Task directions:
All lines in the entries below that hold "with" make up the answer.
+++ Dataset excerpts
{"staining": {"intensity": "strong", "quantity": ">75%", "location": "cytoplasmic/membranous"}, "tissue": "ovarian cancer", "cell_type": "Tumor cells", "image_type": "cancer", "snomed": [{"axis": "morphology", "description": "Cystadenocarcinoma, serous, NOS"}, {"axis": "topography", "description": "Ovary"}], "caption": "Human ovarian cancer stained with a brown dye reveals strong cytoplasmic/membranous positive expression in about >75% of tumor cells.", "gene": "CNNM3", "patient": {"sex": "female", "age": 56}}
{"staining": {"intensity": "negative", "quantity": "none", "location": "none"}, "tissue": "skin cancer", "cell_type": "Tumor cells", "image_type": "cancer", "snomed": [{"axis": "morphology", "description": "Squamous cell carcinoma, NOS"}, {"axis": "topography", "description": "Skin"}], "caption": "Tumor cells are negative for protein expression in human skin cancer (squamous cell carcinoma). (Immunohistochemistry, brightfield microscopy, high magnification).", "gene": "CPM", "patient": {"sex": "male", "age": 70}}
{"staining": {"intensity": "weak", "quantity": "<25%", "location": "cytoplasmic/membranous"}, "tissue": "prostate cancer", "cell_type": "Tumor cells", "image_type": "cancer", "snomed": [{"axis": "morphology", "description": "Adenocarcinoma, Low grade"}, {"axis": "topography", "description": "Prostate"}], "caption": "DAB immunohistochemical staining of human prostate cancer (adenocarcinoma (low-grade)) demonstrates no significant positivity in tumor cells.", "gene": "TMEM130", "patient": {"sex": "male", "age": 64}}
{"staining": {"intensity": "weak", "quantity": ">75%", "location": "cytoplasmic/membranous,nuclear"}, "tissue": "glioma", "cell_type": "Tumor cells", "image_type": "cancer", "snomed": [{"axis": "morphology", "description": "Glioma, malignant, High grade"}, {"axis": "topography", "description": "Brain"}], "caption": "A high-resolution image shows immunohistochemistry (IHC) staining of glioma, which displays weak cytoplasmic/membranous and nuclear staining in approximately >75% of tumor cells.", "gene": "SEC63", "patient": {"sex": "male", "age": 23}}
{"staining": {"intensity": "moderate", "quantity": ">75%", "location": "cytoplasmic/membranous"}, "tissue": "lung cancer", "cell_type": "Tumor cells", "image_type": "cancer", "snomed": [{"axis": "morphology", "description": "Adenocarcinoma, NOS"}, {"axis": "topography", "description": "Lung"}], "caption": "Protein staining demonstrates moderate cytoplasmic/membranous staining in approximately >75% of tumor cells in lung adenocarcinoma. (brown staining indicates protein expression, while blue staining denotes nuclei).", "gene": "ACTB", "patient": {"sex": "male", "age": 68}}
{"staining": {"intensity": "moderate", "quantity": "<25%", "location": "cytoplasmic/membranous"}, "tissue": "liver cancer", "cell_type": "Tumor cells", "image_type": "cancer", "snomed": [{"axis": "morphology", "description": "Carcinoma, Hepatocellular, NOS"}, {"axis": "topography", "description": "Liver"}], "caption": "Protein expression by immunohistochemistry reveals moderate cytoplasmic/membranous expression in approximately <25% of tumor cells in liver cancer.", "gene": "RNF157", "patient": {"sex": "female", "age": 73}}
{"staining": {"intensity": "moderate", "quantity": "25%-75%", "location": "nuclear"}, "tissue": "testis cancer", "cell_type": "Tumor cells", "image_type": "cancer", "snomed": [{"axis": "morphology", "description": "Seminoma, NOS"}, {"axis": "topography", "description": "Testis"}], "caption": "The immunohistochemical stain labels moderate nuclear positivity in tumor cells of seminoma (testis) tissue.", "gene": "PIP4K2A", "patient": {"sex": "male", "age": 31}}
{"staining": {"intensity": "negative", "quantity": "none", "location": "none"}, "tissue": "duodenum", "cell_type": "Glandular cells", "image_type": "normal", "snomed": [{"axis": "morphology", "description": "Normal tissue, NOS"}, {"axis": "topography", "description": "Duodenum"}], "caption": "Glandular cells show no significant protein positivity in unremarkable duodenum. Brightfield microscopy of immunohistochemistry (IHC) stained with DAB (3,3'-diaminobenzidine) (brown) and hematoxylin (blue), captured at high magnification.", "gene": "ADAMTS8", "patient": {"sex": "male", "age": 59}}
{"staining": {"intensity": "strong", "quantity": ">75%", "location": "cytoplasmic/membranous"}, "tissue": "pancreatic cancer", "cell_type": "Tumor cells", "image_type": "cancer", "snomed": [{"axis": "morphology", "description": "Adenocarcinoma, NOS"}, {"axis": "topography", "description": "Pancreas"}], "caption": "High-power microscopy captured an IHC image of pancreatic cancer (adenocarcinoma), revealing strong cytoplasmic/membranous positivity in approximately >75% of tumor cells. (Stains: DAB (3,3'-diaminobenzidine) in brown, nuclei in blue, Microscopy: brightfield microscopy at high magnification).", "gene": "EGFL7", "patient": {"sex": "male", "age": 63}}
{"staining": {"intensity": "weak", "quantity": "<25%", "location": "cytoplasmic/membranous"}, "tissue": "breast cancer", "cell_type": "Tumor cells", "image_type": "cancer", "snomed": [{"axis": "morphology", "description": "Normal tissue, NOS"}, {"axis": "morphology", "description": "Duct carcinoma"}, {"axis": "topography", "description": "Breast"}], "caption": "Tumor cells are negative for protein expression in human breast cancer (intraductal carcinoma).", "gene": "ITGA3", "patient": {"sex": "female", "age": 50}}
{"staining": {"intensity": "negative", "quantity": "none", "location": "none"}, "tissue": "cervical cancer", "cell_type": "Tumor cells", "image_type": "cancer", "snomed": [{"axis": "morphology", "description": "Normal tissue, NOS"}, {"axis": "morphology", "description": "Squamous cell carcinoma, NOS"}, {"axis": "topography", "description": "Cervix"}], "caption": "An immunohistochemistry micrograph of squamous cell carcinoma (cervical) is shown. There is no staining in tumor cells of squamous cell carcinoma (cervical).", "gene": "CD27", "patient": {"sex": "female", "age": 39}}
++++++
Reply to the exercise:
{"staining": {"intensity": "strong", "quantity": ">75%", "location": "cytoplasmic/membranous"}, "tissue": "ovarian cancer", "cell_type": "Tumor cells", "image_type": "cancer", "snomed": [{"axis": "morphology", "description": "Cystadenocarcinoma, serous, NOS"}, {"axis": "topography", "description": "Ovary"}], "caption": "Human ovarian cancer stained with a brown dye reveals strong cytoplasmic/membranous positive expression in about >75% of tumor cells.", "gene": "CNNM3", "patient": {"sex": "female", "age": 56}}
{"staining": {"intensity": "negative", "quantity": "none", "location": "none"}, "tissue": "duodenum", "cell_type": "Glandular cells", "image_type": "normal", "snomed": [{"axis": "morphology", "description": "Normal tissue, NOS"}, {"axis": "topography", "description": "Duodenum"}], "caption": "Glandular cells show no significant protein positivity in unremarkable duodenum. Brightfield microscopy of immunohistochemistry (IHC) stained with DAB (3,3'-diaminobenzidine) (brown) and hematoxylin (blue), captured at high magnification.", "gene": "ADAMTS8", "patient": {"sex": "male", "age": 59}}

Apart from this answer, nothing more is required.